Wednesday, January 13, 2010

Job-Less Recovery

The chart above has been widely shared by bloggers in the past week. It shows negligible job growth in the U.S. over the past decade. Jobs created by the debt boom of the first part of the decade have been repealed in just the last two years.

Next question: when are they coming back? Optimists are banking on a V-shaped recovery any day now. Typically job growth resumes within a month or two after the economy hits bottom, but research at Hussman Funds finds that the current recovery is hardly typical. If we assume that growth in GDP reported for the third quarter of 2009 marked a bottom at the end of June, then the current employment trend (illustrated by the red line below) is clearly lagging the average bounce (in blue):


In fact it more closely resembles the delayed recovery following the 2000-01 recession:


...all of which suggests that we might have another two years or more of flat to negative job growth.
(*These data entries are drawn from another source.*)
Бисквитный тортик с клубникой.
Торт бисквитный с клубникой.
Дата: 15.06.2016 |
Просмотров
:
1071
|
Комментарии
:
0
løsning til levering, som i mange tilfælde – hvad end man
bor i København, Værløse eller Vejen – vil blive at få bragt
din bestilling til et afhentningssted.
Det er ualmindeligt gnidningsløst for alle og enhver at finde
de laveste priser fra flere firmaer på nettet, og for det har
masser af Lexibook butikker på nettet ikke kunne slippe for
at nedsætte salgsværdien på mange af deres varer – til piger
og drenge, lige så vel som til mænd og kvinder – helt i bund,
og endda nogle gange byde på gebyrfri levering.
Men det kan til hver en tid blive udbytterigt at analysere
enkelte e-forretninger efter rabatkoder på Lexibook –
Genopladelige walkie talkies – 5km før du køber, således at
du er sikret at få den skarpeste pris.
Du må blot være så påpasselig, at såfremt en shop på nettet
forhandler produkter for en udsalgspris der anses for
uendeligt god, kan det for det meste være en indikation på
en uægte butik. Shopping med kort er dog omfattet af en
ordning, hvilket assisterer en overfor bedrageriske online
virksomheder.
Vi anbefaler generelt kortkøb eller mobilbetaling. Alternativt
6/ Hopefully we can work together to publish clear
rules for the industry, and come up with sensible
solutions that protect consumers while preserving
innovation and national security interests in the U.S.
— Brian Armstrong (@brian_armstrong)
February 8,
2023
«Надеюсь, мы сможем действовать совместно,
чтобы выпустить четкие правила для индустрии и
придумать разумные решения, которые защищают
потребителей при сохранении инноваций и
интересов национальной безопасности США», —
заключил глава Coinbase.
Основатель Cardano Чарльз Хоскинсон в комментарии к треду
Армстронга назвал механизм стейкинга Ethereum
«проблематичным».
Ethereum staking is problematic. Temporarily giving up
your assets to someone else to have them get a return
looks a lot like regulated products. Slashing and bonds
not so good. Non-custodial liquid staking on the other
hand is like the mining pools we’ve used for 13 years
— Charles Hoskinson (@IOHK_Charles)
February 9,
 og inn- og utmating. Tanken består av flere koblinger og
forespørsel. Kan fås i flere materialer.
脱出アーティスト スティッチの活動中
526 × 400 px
Except for public-sector jobs. While private-sector nonfarm payrolls have declined by 6.625 million (-5.8%) since January 2007, total government jobs have increased by 355,000 (+1.6%). Taxes on the former (goose) pay for the latter (golden eggs), so one wonders how long that disparity can continue. Expect it to widen in 2010 as we go about the decennial task of counting ourselves.

Chris Wood at Casey Research summarizes: "the loss of employment has occurred entirely in the private sector, as Uncle Sam grows more bloated each day. If you happen to be in the private sector, it also might not psych you up too much to know that the average pay per federal worker in 2009 was reportedly $75,419, while per capita average annual income across the U.S. is only about $36,000."